Senate Committees Examine Pocketbook Issues
Two different Texas Senate Committees were taking a look at fees all Texans have to pay, utilities and taxes, today, Wednesday, December 5, 2001. Both the Senate Finance Committee and the Joint Committee on Oversight of Utility Restructuring were meeting in Austin.
The Finance Committee is examining Texas taxes and how the state raises revenue. Many predictions show the state facing a multi-billion dollar deficit over the next few years and this committee is examining how to maximize tax revenue while trying to keep any tax increases to the absolute minimum.
Hopefully, before the Legislature has to face that issue in January of 2003, the Texas economy will have time to recover from the current slump, which has depressed tax revenues. In welcoming the committee, Lieutenant Governor Bill Ratliff said: "I'm not one to be worried about the sky falling just yet. But on the other hand, it's prudent to be prepared in case our economy hasn't recovered."
Ratliff wants the committee to identify what remaining loopholes can be closed, and whether or not business is paying its fare share. He said that while he doesn't criticize businesses for taking advantage of loopholes, the Lt. Governor says the business tax structure may need to be changed. As far as state expenses are concerned, he wants the Legislature to take a long hard look at medical costs. Today the committee looked at a number of different taxes the state levies, and will meet once again before the end of the year.

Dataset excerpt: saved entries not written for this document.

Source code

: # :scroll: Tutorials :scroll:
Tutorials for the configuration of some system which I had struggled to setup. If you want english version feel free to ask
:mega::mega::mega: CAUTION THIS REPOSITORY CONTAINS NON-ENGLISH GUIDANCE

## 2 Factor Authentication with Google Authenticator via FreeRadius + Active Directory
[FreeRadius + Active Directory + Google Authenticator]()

The Electric Utility Restructuring Committee continued its examination of how Texas power companies are moving toward a deregulated market. In past meetings, questions have been raised not only regarding how much Texans will pay for electricity under a deregulated system, but how reliable supplies will be. Attending today's hearing were representatives of the Public Utilities Commission who briefed the committee on what issues the utilities still need to overcome to ensure that Texans don't have the same problems that consumers in other states have faced during deregulation. This committee recessed subject to call of the chair. Future hearings will continue well into the new year.